[Assignment]: Scan the entries that follow and copy out every line containing "fuel".

[Data supplied]:
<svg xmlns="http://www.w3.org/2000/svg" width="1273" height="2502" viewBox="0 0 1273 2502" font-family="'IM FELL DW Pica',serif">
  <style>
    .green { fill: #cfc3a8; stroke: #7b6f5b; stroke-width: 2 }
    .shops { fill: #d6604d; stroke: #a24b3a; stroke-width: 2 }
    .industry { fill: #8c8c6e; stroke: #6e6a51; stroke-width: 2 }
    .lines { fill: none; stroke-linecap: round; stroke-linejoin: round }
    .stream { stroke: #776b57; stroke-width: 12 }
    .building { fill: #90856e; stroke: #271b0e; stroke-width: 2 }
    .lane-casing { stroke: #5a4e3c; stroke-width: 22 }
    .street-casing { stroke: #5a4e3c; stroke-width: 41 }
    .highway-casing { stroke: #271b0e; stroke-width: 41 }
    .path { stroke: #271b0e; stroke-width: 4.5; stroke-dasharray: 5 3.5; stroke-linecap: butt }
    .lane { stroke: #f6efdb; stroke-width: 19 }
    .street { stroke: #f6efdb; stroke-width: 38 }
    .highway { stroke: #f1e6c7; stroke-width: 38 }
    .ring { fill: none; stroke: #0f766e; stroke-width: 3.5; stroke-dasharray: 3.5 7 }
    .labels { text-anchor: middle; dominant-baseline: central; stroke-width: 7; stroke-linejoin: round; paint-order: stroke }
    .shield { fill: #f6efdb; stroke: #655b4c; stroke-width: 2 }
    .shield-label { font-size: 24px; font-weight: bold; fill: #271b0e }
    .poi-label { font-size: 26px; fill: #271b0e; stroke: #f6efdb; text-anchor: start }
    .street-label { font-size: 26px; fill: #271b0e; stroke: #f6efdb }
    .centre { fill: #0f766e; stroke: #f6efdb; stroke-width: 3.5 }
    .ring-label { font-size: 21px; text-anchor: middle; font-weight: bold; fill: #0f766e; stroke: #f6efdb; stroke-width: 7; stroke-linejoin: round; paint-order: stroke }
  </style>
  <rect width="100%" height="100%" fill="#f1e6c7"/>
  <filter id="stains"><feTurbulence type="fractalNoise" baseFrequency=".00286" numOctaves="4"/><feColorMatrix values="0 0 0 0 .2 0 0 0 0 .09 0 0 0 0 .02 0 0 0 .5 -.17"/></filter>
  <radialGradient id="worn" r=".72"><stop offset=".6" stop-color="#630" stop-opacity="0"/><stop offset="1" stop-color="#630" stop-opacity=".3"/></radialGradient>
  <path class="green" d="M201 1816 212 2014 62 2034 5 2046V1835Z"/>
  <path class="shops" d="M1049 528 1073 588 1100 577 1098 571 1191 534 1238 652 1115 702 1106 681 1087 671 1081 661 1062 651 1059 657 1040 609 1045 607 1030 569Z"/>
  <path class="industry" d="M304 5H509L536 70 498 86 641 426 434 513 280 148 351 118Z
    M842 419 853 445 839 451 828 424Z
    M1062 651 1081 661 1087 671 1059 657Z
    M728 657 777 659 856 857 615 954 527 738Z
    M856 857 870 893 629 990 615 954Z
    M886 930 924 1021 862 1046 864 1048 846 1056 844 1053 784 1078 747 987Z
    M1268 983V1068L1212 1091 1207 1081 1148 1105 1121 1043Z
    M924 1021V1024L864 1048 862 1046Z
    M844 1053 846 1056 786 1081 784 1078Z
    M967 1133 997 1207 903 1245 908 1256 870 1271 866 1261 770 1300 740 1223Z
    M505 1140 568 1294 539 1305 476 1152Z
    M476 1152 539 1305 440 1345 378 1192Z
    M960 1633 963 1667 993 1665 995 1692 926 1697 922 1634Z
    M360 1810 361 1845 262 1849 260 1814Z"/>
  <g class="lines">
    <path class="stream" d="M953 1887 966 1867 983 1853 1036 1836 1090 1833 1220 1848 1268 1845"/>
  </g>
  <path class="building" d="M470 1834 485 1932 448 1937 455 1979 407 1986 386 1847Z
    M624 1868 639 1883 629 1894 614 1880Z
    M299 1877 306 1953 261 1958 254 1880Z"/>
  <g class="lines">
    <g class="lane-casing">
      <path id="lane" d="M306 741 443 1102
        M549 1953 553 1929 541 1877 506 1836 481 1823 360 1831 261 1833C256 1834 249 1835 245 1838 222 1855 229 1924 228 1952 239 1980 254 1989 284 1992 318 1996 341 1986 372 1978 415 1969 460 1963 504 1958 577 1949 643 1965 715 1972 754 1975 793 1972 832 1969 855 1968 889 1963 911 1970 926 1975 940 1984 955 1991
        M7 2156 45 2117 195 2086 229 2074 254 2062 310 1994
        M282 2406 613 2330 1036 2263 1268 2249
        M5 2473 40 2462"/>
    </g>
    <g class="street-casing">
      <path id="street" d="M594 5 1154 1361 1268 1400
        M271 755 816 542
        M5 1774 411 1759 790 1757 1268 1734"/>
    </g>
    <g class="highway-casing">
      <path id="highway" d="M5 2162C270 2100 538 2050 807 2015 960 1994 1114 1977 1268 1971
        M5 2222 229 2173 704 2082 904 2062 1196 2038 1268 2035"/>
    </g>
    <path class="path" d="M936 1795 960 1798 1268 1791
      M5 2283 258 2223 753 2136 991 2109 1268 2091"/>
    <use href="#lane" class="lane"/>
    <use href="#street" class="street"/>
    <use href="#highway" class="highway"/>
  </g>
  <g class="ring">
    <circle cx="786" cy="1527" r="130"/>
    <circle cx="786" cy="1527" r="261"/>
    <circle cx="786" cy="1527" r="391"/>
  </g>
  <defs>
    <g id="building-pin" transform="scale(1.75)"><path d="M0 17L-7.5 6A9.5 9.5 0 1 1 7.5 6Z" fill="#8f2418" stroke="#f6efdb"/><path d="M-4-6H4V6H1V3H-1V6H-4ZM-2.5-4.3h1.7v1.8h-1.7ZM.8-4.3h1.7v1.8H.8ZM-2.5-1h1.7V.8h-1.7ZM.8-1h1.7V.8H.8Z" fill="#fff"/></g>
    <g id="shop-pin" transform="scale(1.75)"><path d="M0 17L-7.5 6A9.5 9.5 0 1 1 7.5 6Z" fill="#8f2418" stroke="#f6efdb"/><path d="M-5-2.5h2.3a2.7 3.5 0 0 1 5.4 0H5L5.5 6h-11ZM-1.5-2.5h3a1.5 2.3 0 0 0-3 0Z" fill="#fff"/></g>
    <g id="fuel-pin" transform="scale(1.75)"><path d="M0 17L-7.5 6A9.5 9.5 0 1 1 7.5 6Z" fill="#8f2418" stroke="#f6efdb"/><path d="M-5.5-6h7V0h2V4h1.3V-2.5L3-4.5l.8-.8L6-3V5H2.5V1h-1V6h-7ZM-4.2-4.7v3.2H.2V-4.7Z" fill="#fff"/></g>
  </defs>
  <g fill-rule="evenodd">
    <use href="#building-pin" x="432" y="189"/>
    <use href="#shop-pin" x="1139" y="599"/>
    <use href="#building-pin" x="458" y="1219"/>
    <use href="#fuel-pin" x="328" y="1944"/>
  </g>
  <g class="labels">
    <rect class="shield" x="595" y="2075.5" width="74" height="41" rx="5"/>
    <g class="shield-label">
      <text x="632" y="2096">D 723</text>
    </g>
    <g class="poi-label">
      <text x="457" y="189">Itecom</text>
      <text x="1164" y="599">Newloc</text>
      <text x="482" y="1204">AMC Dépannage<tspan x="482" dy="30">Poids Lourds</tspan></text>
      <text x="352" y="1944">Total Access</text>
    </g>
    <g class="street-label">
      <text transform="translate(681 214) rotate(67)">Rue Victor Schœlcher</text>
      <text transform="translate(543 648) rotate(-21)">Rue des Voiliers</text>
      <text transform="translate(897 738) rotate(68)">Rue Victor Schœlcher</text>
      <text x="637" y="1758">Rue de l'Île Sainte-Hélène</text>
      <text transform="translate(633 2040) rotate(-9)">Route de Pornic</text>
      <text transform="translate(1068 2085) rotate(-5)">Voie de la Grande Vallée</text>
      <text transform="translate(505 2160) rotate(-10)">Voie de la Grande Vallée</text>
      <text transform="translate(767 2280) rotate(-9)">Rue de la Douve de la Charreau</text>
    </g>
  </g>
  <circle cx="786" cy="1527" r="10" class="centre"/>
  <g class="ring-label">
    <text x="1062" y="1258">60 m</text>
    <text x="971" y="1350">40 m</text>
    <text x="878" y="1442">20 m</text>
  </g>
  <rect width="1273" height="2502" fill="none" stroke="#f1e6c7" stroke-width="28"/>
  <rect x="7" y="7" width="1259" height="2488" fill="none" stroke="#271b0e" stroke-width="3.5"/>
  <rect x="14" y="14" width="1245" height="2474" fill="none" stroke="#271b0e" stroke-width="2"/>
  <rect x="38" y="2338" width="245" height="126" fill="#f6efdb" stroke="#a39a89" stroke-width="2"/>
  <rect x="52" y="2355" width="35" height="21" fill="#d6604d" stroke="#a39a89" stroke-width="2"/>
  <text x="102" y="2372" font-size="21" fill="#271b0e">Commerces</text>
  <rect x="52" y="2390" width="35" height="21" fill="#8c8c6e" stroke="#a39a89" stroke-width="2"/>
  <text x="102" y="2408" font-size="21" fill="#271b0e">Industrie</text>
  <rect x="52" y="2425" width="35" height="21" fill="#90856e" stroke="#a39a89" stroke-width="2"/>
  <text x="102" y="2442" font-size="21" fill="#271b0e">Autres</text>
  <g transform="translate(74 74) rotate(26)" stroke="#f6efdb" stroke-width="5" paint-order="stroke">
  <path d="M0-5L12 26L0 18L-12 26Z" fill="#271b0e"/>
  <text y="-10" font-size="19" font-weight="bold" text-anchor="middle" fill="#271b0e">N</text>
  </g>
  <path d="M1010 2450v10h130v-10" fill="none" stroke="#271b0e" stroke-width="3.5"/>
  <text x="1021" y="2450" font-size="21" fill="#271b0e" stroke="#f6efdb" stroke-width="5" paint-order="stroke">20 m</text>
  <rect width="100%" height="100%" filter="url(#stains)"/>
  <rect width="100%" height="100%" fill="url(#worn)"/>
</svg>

[Answer]:
    <g id="fuel-pin" transform="scale(1.75)"><path d="M0 17L-7.5 6A9.5 9.5 0 1 1 7.5 6Z" fill="#8f2418" stroke="#f6efdb"/><path d="M-5.5-6h7V0h2V4h1.3V-2.5L3-4.5l.8-.8L6-3V5H2.5V1h-1V6h-7ZM-4.2-4.7v3.2H.2V-4.7Z" fill="#fff"/></g>
    <use href="#fuel-pin" x="328" y="1944"/>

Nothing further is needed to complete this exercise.